S&P upgrades Egypt’s credit rating to ‘B’; Fitch affirms with stable outlook

Updated 10/12/2025 7:48:00 AM
S&P upgrades Egypt’s credit rating to ‘B’; Fitch affirms with stable outlook

Arab Finance: S&P Global Ratings has upgraded Egypt’s long-term sovereign credit rating to ‘B’ from 'B-', while Fitch Ratings affirmed its ‘B’ rating; both with a ‘stable’ outlook.

S&P Global cited the country’s ongoing reform measures and signs of economic recovery, affirming the ‘B’ short-term sovereign credit rating. 

The agency also raised its transfer and convertibility assessment to ‘B’ from ‘B-’ for Egypt.

S&P’s decision marks the first upgrade since Egypt began receiving financial assistance in March 2024.

The agency said structural reforms, including the liberalization of the foreign exchange regime, have contributed to stronger GDP growth, improved tourism, and higher remittance inflows.

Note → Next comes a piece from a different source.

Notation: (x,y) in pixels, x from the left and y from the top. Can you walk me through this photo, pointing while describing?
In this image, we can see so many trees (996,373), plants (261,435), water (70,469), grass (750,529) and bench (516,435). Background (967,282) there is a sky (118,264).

According to S&P, Egypt’s GDP growth has improved over the past 18 months, supported by reforms and increased foreign currency inflows. 

The agency also noted Egypt’s strategic importance amid regional tensions, adding that the conflict in Gaza has reinforced the country’s role in regional stability.

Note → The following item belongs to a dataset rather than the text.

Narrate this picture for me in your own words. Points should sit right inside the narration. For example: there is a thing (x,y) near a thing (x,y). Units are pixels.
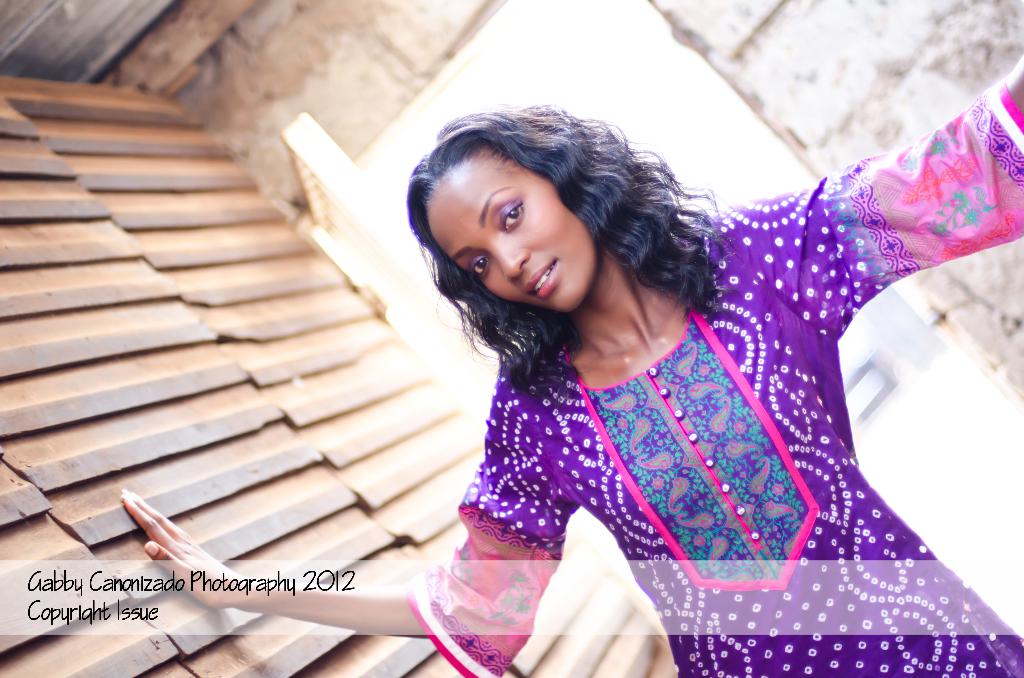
In this picture we can see a woman (513,450) and we can see a wall (236,248) in the background (220,242), in the bottom left (40,616) we can see some text (57,625) on it.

This has encouraged ongoing financial backing from the Gulf Cooperation Council (GCC) states and other international partners

Meanwhile, Fitch noted Egypt’s growth potential and continued external support, expecting a gradual recovery in Egypt's depressed energy balance, backed by a moderate resumption of investment by international oil companies.

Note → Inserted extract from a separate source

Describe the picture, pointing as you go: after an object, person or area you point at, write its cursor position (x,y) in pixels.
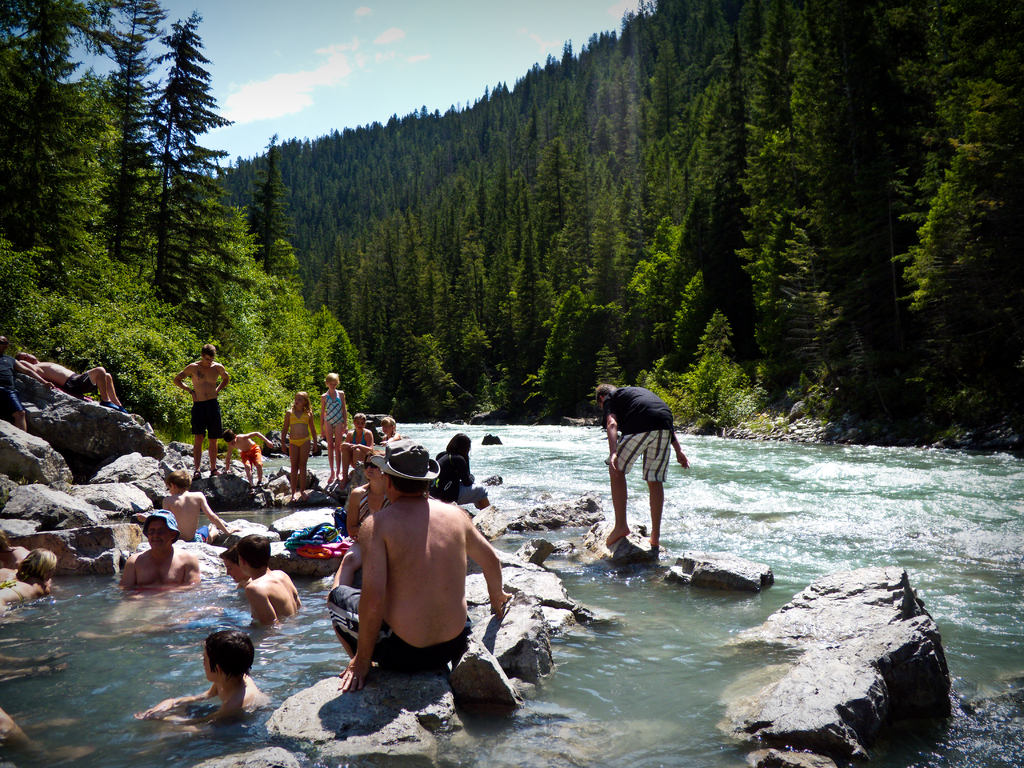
In this image I can see few persons (124,578) in the water (180,645) and few other persons (304,396) are standing on rocks (322,474). I can see a person (638,406) wearing black t shirt (624,407) and white short (641,444) is standing on a rock (596,519). In the background (578,430) I can see few trees (132,266), some water (534,452) and the sky (341,99).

It also forecasts Egypt's foreign direct investment (FDI) to pick up to an average $15.5 billion, or 3.4% of gross domestic product (GDP) in fiscal years (FY) 2026-2027, from $13.2 billion in FY2024/2025, partly due to new GCC real estate investment.

Moreover, Fitch projects inflation will average 12.3% in FY2025/2026, reflecting better anchored inflation expectations but more sticky services inflation and administered prices' pressure, falling to 10.4% in FY2026/2027, about double the 'B' median of 5%.

The agency also expects the policy interest rate to be cut from 21.5% to a level consistent with a real rate of near 4% by FY2026/2027.